The WebRTC provider uses two complementary metrics to classify audio:

  1. RMS Energy — Measures signal amplitude. High energy suggests speech or loud sounds.
  2. Zero-Crossing Rate (ZCR) — Measures how often the signal crosses zero. Noise tends to have high ZCR, while voiced speech has lower ZCR.

Speech is detected when energy exceeds the threshold and the zero-crossing rate is below the ZCR threshold. This combination rejects high-energy noise (fans, traffic) that would fool a pure energy detector.

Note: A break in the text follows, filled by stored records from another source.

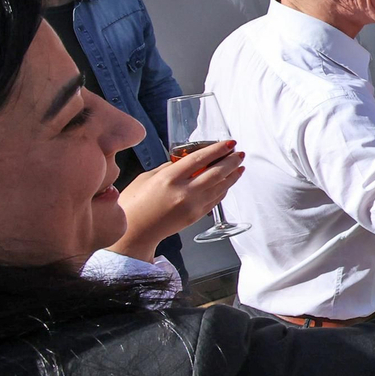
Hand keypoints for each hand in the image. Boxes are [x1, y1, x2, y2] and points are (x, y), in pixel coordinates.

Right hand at [108, 141, 243, 259]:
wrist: (135, 232)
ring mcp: (192, 206)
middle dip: (231, 161)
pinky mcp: (196, 216)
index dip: (217, 149)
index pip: (199, 159)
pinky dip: (224, 189)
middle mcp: (183, 192)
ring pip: (220, 187)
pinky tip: (227, 182)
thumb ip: (167, 167)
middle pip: (215, 173)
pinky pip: (216, 200)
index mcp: (168, 178)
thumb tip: (183, 160)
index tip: (228, 143)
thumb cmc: (134, 205)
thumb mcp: (147, 177)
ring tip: (239, 166)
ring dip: (232, 175)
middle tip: (239, 153)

The confidence score reflects both metrics:

  • Base confidence is the ratio of RMS energy to twice the energy threshold, clamped to [0, 1]
  • When ZCR exceeds the threshold (suggesting noise), confidence is halved
result, err := vad.DetectActivity(ctx, audioPCM)
if err != nil {
log.Fatal(err)
}
if result.Confidence > 0.8 {
fmt.Println("High-confidence speech detection")
}

Energy and ZCR thresholds can be adjusted independently:

ScenarioEnergy ThresholdZCR ThresholdEffect
Quiet room500.00.1More sensitive to soft speech
Noisy environment2000.00.05Strict filtering of background noise
Default1000.00.1Balanced for general use

The provider tracks state transitions between speech and silence:

for _, chunk := range audioChunks {
result, err := vad.DetectActivity(ctx, chunk)
if err != nil {
log.Fatal(err)
}
switch result.EventType {
case voice.VADSpeechStart:
fmt.Println("Speech started")
case voice.VADSpeechEnd:
fmt.Println("Speech ended")
case voice.VADSilence:
// Ongoing silence
}
}

For compile-time type safety, construct the provider directly:

import "github.com/lookatitude/beluga-ai/voice/vad/providers/webrtc"
vad := webrtc.New(1500.0, 0.08)

The constructor takes energyThreshold and zcrThreshold as positional arguments. Zero values use the defaults.

result, err := vad.DetectActivity(ctx, audioPCM)
if err != nil {
log.Printf("VAD detection failed: %v", err)
}

Audio data must be 16-bit little-endian PCM. Frames shorter than 4 bytes return a silence result without error.